Democratic leaders have been holding closed-door meetings for weeks on how to proceed, but time is slipping away. Budget Chairman Paul Ryan (R-Wis.) is slated to unveil his budget blueprint next week, and GOP leaders are expected to bring the measure to the floor shortly thereafter.
Democratic leaders are particularly sensitive about putting forth a budget this year since Republicans hammered them for months in 2010 for failing to produce one. Factions within the Democratic Caucus, meanwhile, are moving forward with plans to produce their own budget, complicating the Democratic leadership’s position even more.

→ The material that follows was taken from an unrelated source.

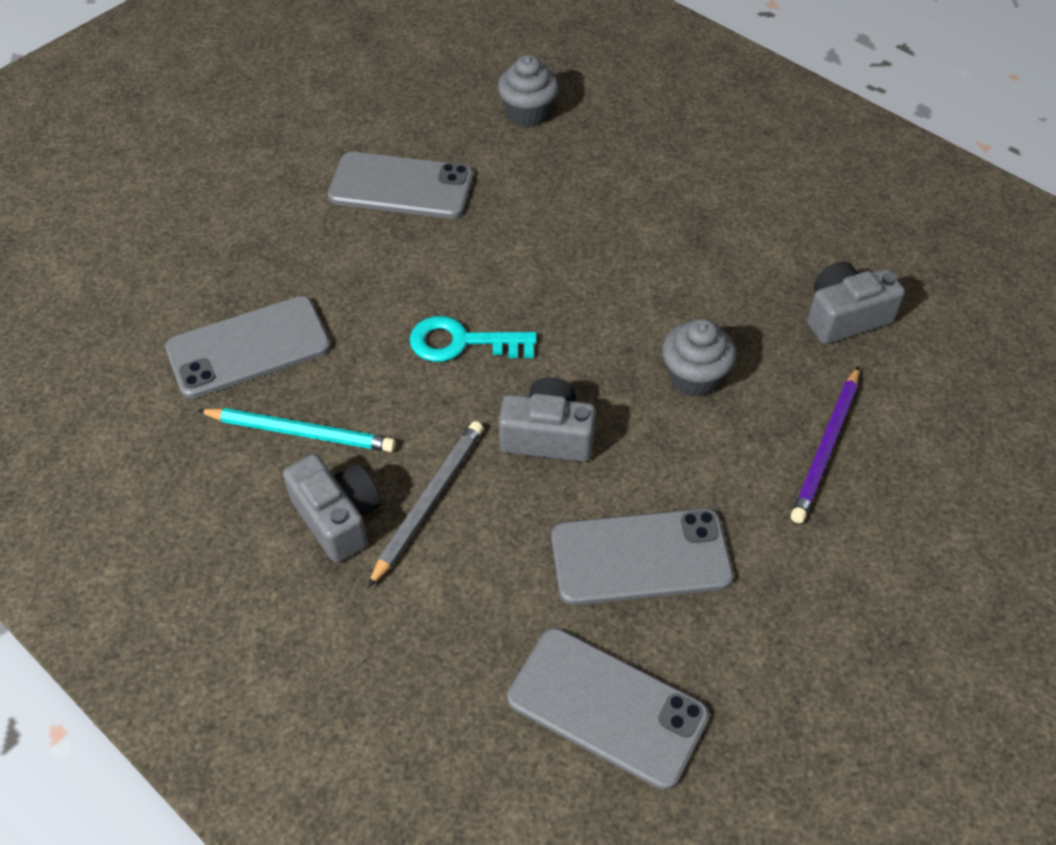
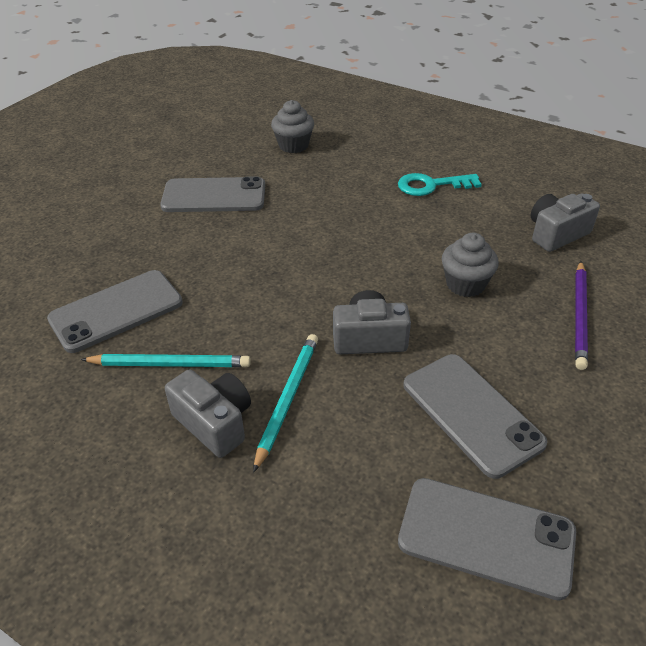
camera: 10 degrees left, 10 degrees down
(428, 502) = (287, 399): grey pencil -> turquoise pencil
(462, 342) = (284, 285): turquoise key -> turquoise key (431, 185)
(640, 557) = (471, 413): grey phone -> grey phone turned 75 degrees clockwise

Ryan’s Democratic counterpart on the Budget panel, Rep. Chris Van Hollen, has been holding talks for the past six weeks with his fellow ranking members and leaders from the Congressional Progressive Caucus, New Democrat Coalition, the Blue Dog Coalition and the Tri-Caucus about their budget priorities.
The Maryland lawmaker has been laying the foundation for Democrats to push back against the forthcoming Republican budget, arguing that the GOP proposal would do nothing to reduce deficits in the long term and would harm the economy in the short term.
Van Hollen said Tuesday that it is important for Democrats to have a unified message against the Republicans, but so far, they have yet to coalesce around a plan of their own.
“When you are in the minority, there are really two ways that we try to be effective. One is to draw clear contrasts and get our message out on issues that are important to the American people because how the Republicans’ approach is perceived in the House will affect its chances in the Senate,” Van Hollen said.
Van Hollen said Democrats would make a decision soon about whether to introduce a budget. He added that while he isn’t opposed to Caucus groups putting out separate budgets, he does believe it is important for Democrats to speak with one voice against the Republicans on the issue.
“I don’t have any concerns with that so long as if we were to put together a Democratic alternative, I do want a good degree of unity around that,” Van Hollen said.
While some Democrats believe they need to produce a budget alternative to counter the Republicans, others feel President Barack Obama’s budget blueprint should be the party’s plan, Democratic aides said.